Peter see this…and maybe you can write something…
https://mathstodon.xyz/@tao/112557248794707738
Boris,
I fear that topic is one that I know very little about, and certainly couldn’t improve on Tao’s explanation. He points to talks at the Sarnak conference, for which videos should now be available.
Anon,
I’ll try to say something, but hoping one or more of my readers is willing to do a better job…
Real local langlands classifies representations of real Lie groups. For the simplest example, think of SL(2,R) and its discrete and principal series representations. This is done in terms of “Langlands parameters”, for which Scholze provides a new geometric interpretation, in terms of geometric Langlands, on the twistor P1.
This is the same classification of representations as before, but a new geometric point of view. Most dramatically, this is done with new methods replacing the usual geometry and analysis, methods that have developed out of work on the p-adic case.

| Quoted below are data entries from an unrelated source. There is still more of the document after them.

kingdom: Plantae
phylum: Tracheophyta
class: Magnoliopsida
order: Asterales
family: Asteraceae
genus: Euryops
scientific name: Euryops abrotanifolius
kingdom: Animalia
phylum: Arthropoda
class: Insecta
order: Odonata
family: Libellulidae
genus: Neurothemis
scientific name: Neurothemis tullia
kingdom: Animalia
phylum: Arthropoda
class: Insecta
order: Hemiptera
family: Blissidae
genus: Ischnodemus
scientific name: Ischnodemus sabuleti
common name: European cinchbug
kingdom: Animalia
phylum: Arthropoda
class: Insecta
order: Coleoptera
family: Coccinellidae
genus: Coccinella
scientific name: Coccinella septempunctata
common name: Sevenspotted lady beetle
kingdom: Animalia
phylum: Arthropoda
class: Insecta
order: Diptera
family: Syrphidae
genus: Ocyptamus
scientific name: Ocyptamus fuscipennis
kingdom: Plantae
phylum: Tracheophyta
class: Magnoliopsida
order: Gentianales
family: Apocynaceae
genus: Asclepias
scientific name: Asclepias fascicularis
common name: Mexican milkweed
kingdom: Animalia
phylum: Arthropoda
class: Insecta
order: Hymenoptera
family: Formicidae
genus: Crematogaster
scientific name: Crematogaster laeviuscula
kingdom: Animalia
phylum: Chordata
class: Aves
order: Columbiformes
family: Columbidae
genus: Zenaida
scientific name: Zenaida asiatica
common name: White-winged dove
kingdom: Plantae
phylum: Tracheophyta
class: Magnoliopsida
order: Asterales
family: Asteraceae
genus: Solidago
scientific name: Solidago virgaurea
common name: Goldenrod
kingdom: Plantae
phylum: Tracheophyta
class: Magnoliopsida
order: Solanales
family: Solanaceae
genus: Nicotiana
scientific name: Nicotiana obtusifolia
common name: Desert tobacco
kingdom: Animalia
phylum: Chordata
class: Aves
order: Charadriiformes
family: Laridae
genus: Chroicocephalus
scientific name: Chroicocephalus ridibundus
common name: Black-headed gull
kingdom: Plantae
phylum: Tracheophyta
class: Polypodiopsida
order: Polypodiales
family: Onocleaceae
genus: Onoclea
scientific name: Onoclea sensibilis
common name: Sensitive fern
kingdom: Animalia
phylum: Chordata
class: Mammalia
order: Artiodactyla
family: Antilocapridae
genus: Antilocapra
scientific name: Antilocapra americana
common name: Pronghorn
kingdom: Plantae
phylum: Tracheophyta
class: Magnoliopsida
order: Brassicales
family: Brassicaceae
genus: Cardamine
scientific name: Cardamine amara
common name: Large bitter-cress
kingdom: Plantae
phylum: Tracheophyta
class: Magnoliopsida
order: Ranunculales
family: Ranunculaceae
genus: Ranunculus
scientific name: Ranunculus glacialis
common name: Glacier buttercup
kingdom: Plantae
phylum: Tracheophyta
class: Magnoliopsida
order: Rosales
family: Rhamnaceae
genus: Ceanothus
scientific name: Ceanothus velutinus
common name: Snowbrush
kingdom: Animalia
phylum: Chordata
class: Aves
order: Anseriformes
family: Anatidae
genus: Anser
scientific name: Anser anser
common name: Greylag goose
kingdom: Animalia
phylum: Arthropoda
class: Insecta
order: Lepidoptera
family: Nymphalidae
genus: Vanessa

This provides some very new and different ways of looking at the real case, and a unified perspective on what is happening at the p-adic and real places. A speculative possibility is that this will lead to new global results (i.e. for Q, not Q_p and R), with Scholze’s upcoming talk suggesting “a “global” definition of perfectoid rings.”
Indeed, one can see the videos at https://www.youtube.com/watch?v=dIe5hqTuB4k and https://www.youtube.com/watch?v=diASDVdMaN0
The first talk (by James Maynard) goes over the statement of the result, prior work, applications, and a brief summary of the proof. The second talk (by Larry Guth) explains the ideas behind the proof. I would encourage everyone who hears that description and thinks they will understand the first talk but not the second to try watching it – it’s a masterpiece of finding the key ideas of a complicated proof and explaining them in simple terms.
There’s something weird in the poster of “conference in Bonn in honor of Faltings’ 70th birthday”. I see Peter Sarnak name as one of the speakers, but he’s not listed as the speaker in the abstract of the conference
Anon,
A likely explanation is that he was planning to attend the conference, so on the poster, but at some point changed plans and won’t be there, so, not on the program.
The conference for Faltings’ 70th birthday has updated their streaming policy, see main page at https://www.mpim-bonn.mpg.de/faltings70
“Due to the great interest in this conference, we will stream most of the talks live via Zoom. The program indicates which talks will be streamed. The Zoom link will follow shortly before the conference. The talks will not be uploaded on the website later.”
Excellent!
By the way, the Mordell Conference https://mordell.org site has been updated with slides of the talks, including that of Faltings (1st talk), and a talk on possible formalization by Michael Stoll (last talk), both fascinating in different ways.
Also see the photo of the participants, Faltings is near the top right….
@Oisin McGuinness
actually, not posting the videos afterwards is less good than just live-streaming. Far fewer people will get the watch the talks as a result.
@David+Roberts
“Far fewer people will get the watch the talks as a result.”
Agreed, but when I asked the organizers initially, some weeks back, they were not going to have anything, so what they are doing is an improvement.
It is a big shame (similarly for the recent Mordell Conjecture Conference) that recording is not standard anymore for many of these conferences. Some talks are clearly of possible historic import. Some foundational support is needed to support more recording! By contrast the IAS does a great job.
Are you listening Simons Foundation???
I might have missed, but was there a post on the proof of Geometric Langlands? I just read the Quanta article.
Sandeep,
I haven’t written about the Gaitsgory/Raskin et al proof, haven’t followed the technicalities. Thanks for mentioning the Quanta article, I just read it and it’s quite good. I’ll add a link to that.